Alliance Trust Savings Customers

  • • If you wish to attend and vote yourself no action is necessary.
  • • If you wish the chairman to vote on your behalf or you wish to request Alliance Trust Nominees Limited to appoint someone other than yourself as a proxy for your shares please use the accompanying 'Form of Direction' and prepaid envelope to let us know. If you request the appointment of the chairman or a third party as a proxy for your shares you will not be able to vote at the meeting but may be admitted as a guest.
  • • If you have elected someone else to attend and vote on your behalf, that person will be able to take part in the voting and ask questions.
  • • If you do not return the Form of Direction instructing the chairman or another person to vote on your behalf and you do not attend the meeting in person the votes attaching to your shares will not be cast.
  • • If more than one person is the holder of an Account we will only accept a Form of Direction completed by the first named account holder as supplied in your application form and only that individual will receive the Notice of Meeting and will be entitled to attend and vote at the meeting.

How to vote online

  • • In order to give directions electronically on how your vote be cast you can do this at www.eproxyappointment.com until 11.00am on Monday 29 April 2013. You will need the Control Number, PIN number and Shareholder Reference Number, all of which you will find printed on the enclosed Form of Direction.
  • • Should you give your directions electronically and by post, the one which arrives last will be the one that counts.
  • • Please also see the Terms and Conditions of the electronic service on the website.

Time limits

You should complete and return the Form of Direction in the prepaid envelope provided. The Form of Direction must be received by 11.00am on Monday 29 April 2013.
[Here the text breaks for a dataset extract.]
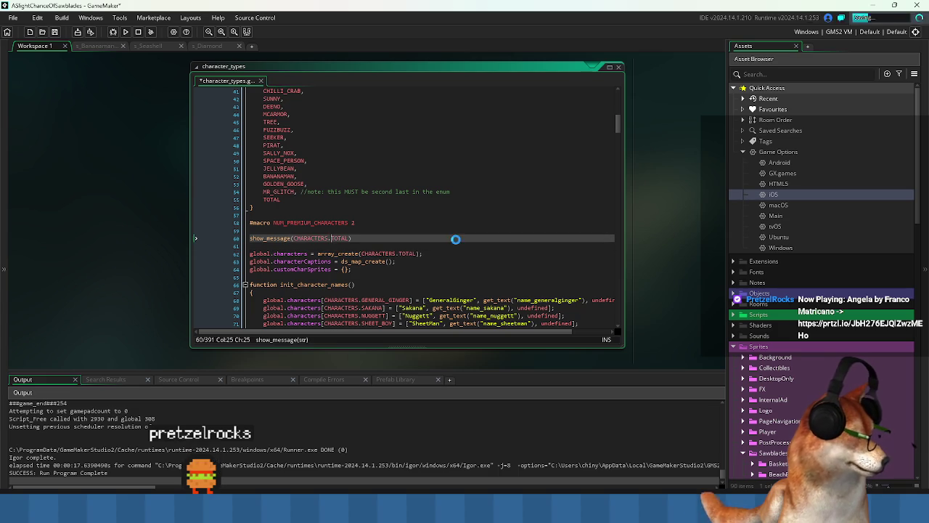
{"action": "key", "text": "F5"}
Shareholder Communications

The Company prepares both a set of Report and Accounts in statutory form and an Annual Review, incorporating a Summary Financial Statement, which will contain some but not all of the information included in the Report and Accounts. Many companies now provide Summary Financial Statements as they contain the information that most shareholders require and they reduce printing and postage costs. Shareholders are free to continue to receive the full Report and Accounts if they wish. If you have not elected to receive a Report and Accounts you will receive with this notice an Annual Review.

The Annual Review for a financial year will contain a summary of the Company's or group's profit and loss account, balance sheet and directors' remuneration report for that year, and may contain additional information derived from the directors' report.

The Annual Review will not contain sufficient information to allow as full an understanding of the results and state of affairs of the Company or group as would be provided by the full annual Report and Accounts and should you require more detailed information you have the right to obtain, free of charge, a copy of the Company's last full Report and Accounts.

To receive a copy of this year's full Report and Accounts please see our website or write to our Company Secretary at 8 West Marketgait, Dundee DD1 1QN. If you also wish to receive the full Report and Accounts in future years please let our Company Secretary know.

We are also highlighting the availability of electronic communication and if you are a main register shareholder and wish to receive future company documentation by email please follow the instructions on the reverse of the Form of Proxy. For each shareholder that opts to receive their documentation electronically a donation is made to the Woodland Trust.